Игнат облизал губы. Голову сдавило, как обручем. Значит, и правда не почудилось ему. Значит, завел ключик древний механизм. И мягко скользнула по желобу колбочка с живительным эликсиром, и подвешенное на проводах чудище задергалось, заворочало мертвыми глазами — в последний раз перед тем, как умереть окончательно. Больше никто не придет на заветную базу, не отыщет погребенную под многими слоями обвалившейся породы и арматуры комнату с чудовищами, а тело Эрнеста сгниет и станет прахом, как стало прахом тело давно погибшей Званки… и не повернуть время вспять, не оживить обоих.
— Да, вода, — продолжил Прохор Власович свою мысль. — Та самая первооснова жизни с генетическим кодом, что имеется у всех живых существ. Чуешь? — Прохор Власович стянул пенсне на кончик носа и поглядел со значением. — Живых! — он поднял узловатый палец. — Значит, по логике, вода должна быть живой, так?
— Так, — одними губами произнес Игнат. — А она — мертвая…
И почувствовал, как волосы на его затылке зашевелились, будто от сквозняка.
— Мертвая, — эхом повторил Прохор Власович. — И действие свое оказывает только на мертвых. А все потому, мой соколик, что в этой воде, в этом составе, разработанном учеными, содержится код не жизни, а смерти.
Игнат распахнул глаза, с сомнением и страхом поглядел на старика.

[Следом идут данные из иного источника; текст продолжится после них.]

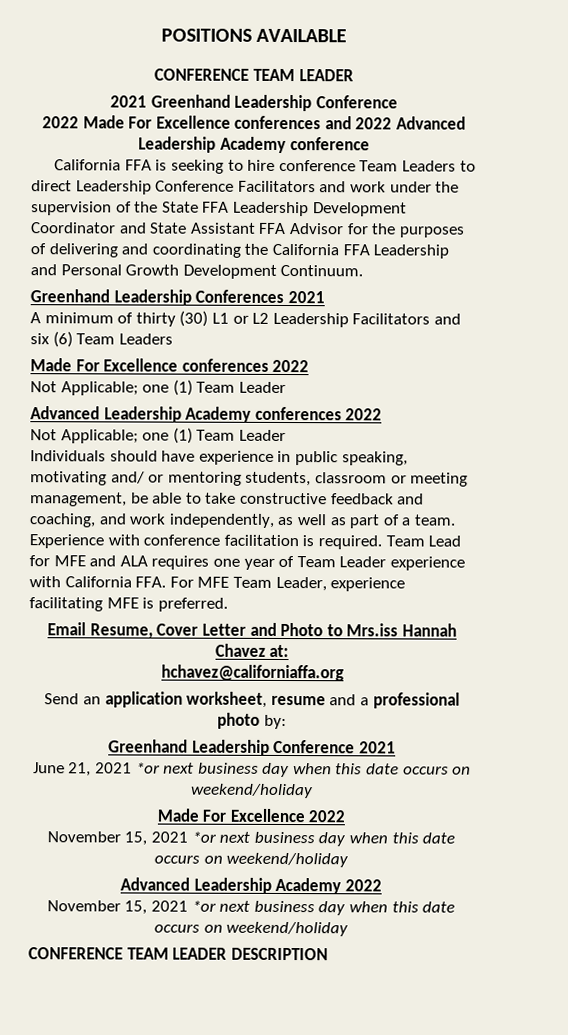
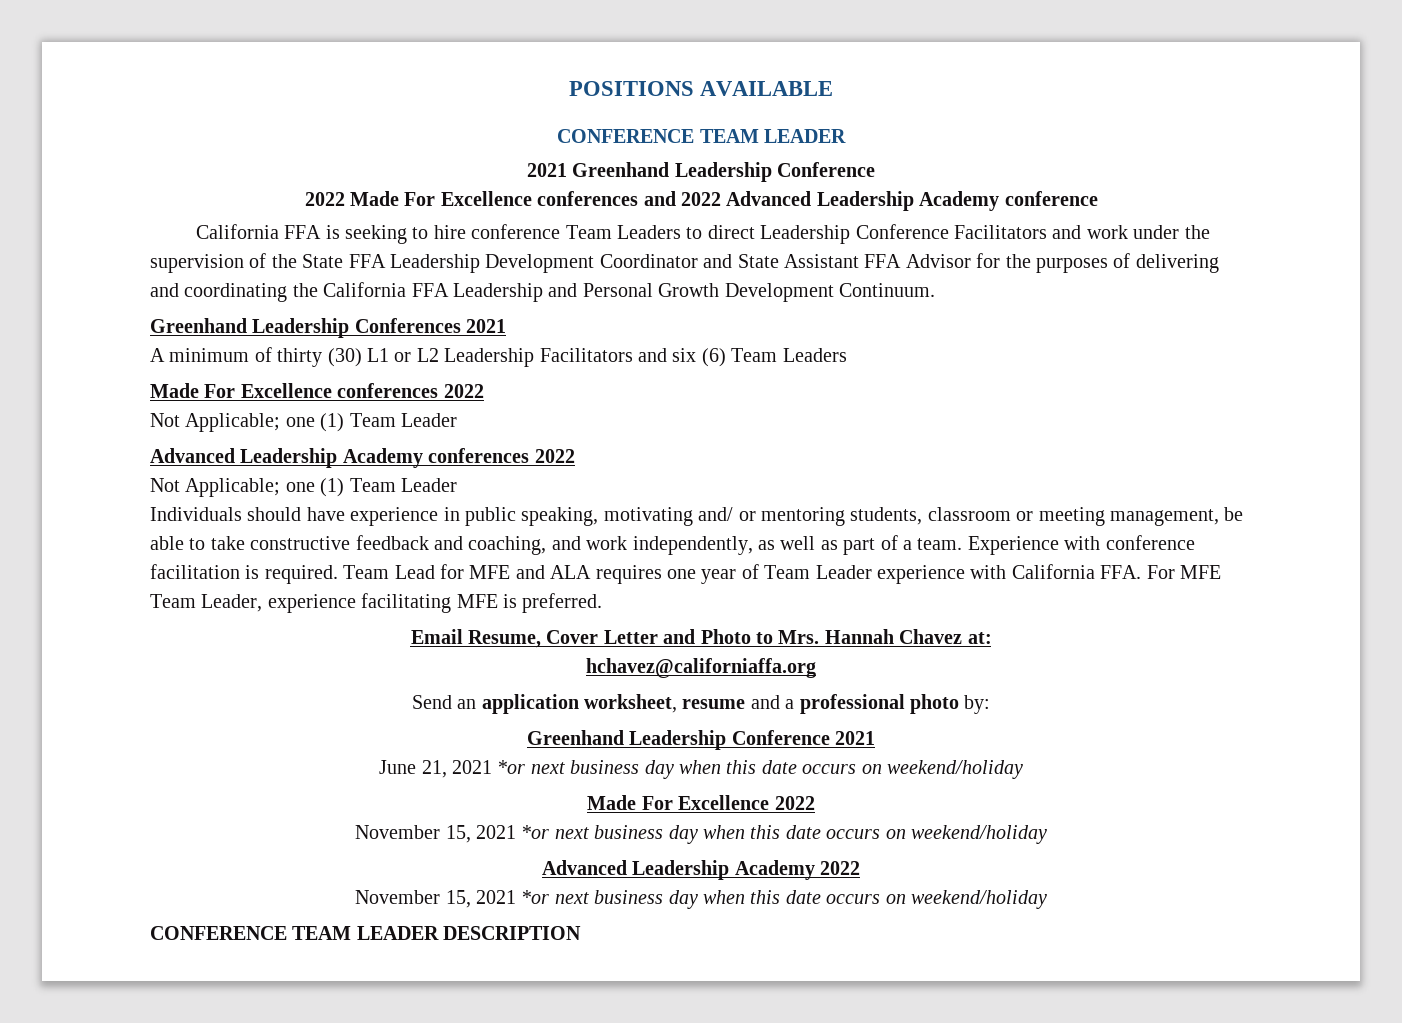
[346,623,399,637] Mrs.iss -> [778,630,820,644] Mrs.

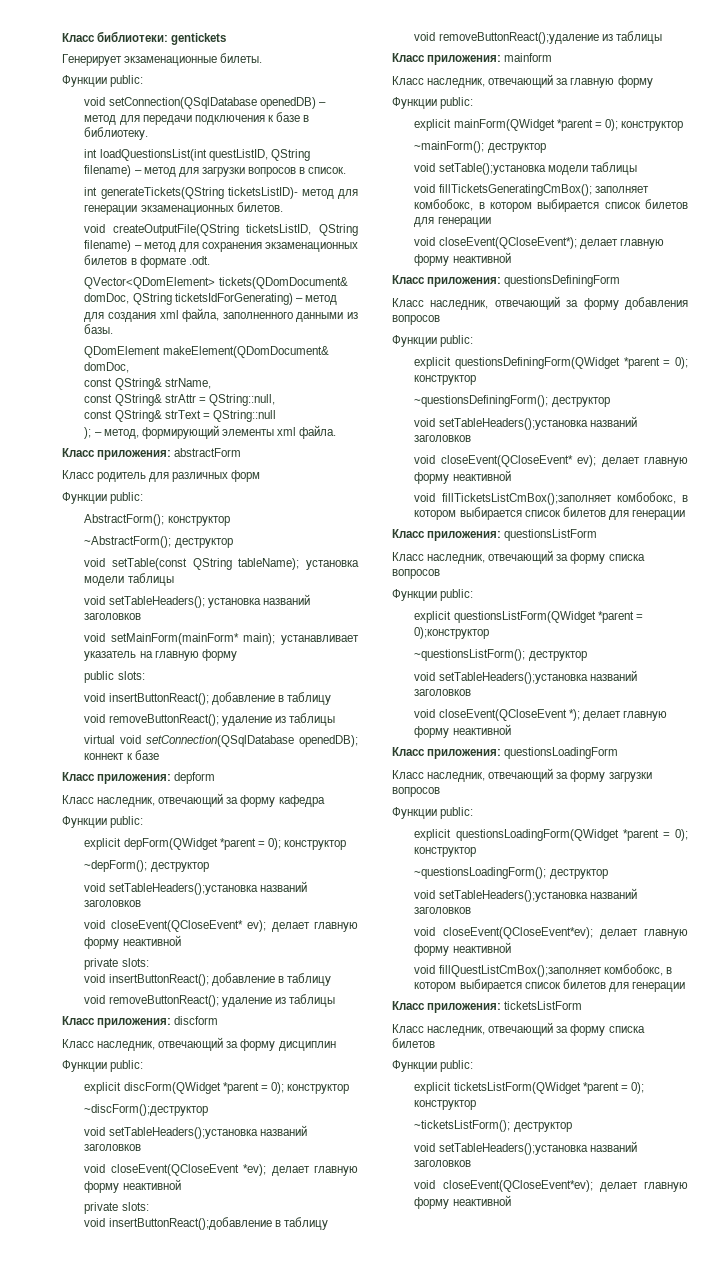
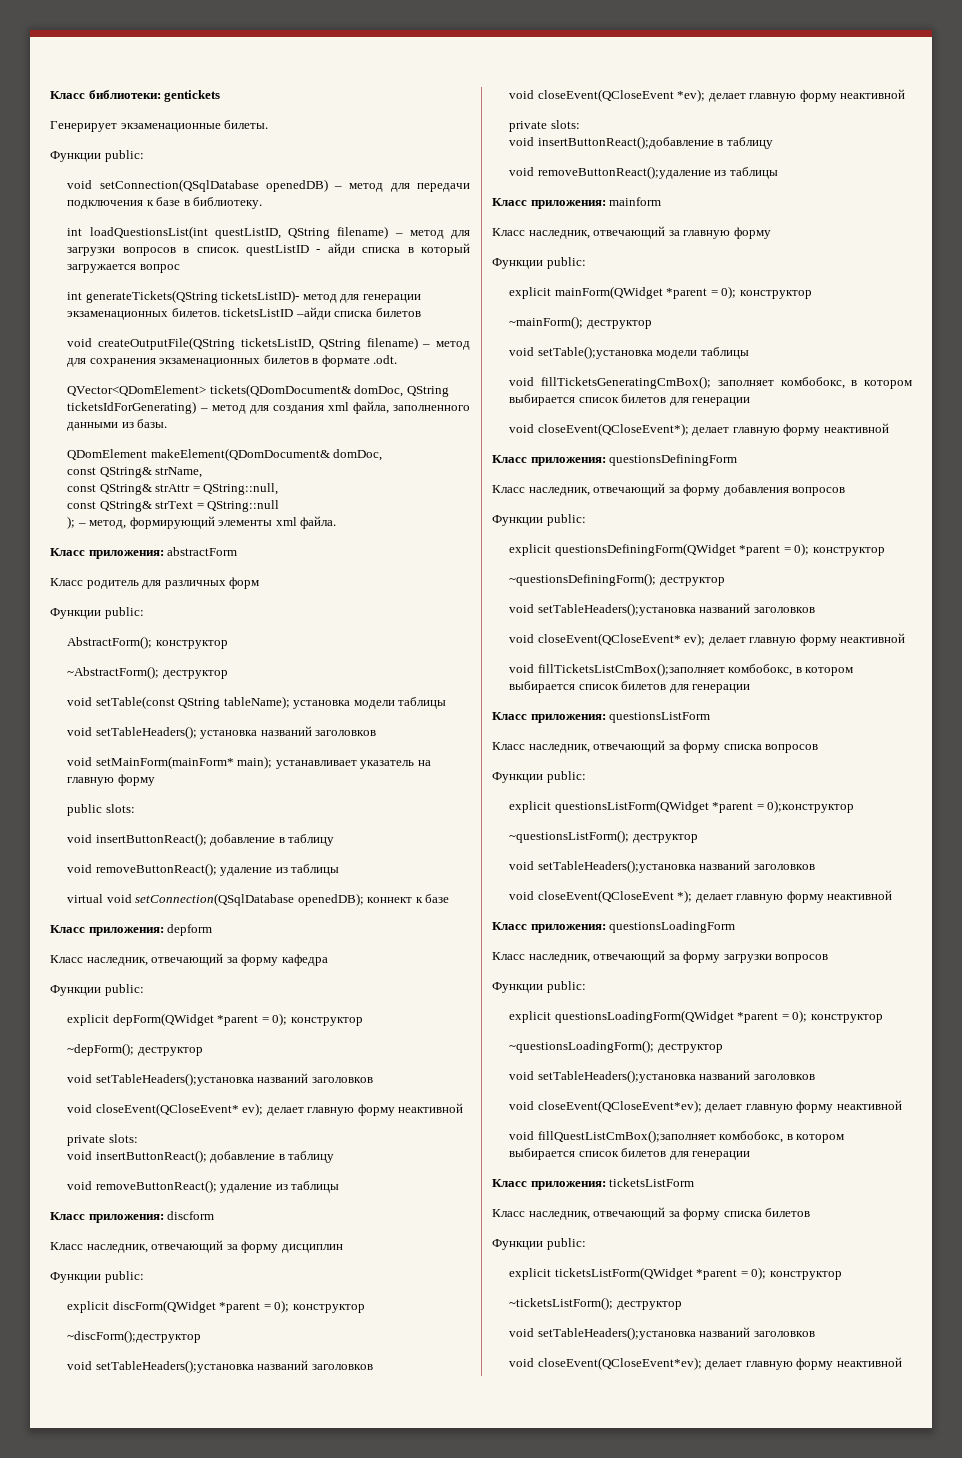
(347, 170) none -> [246,243,471,256] [67,264,180,273] questListID - айди списка в который загружается вопрос
(283, 207) none -> [223,307,421,320] ticketsListID –айди списка билетов

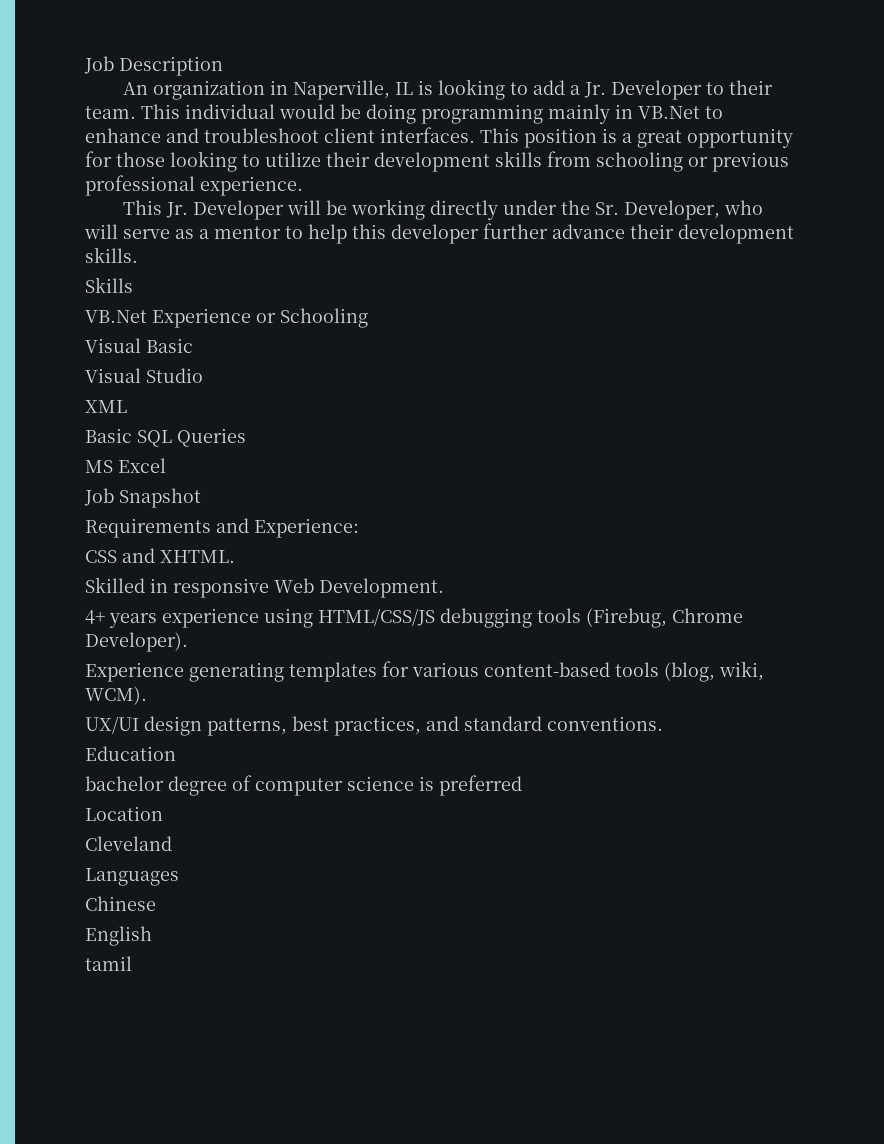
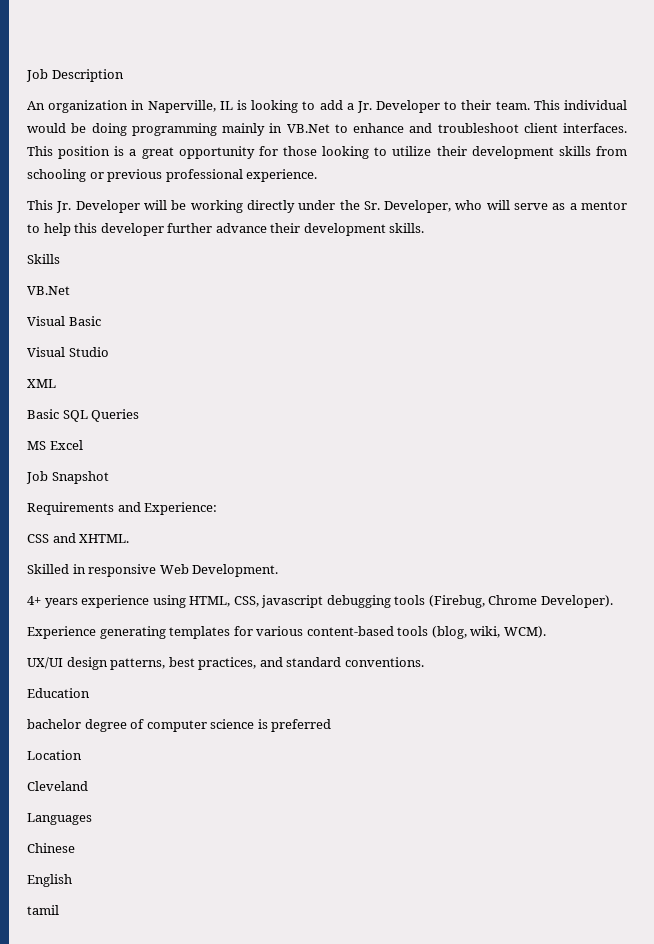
[152,308,368,328] Experience or Schooling -> (70, 290) none
[318,608,435,626] HTML/CSS/JS -> [189,595,324,608] HTML, CSS, javascript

— А ты подумай, — предложил тот, не дожидаясь вопроса. — Универсальность генетического кода заключается в его изменяемости. Изначально всем живым существам дана единая база данных — словно книга с миллионом страниц, на которых записаны некие начальные сведения. А дальше любой живой организм — человек, например, — в течение всей своей жизни как бы дописывает эту книгу, вносит новые страницы и новые данные. Или убирает те, что ему уже не нужны. А если изъять страницы, где содержится информация об инстинктах самосохранения? Или продолжения рода? Или о чувствах, о личности, о душе? Существо, у которого вырваны такие страницы, хоть и будет двигаться, будет мыслить, но все-таки — будет мертвым. А точнее — законсервированным в своей конечной сути. Так создали навь.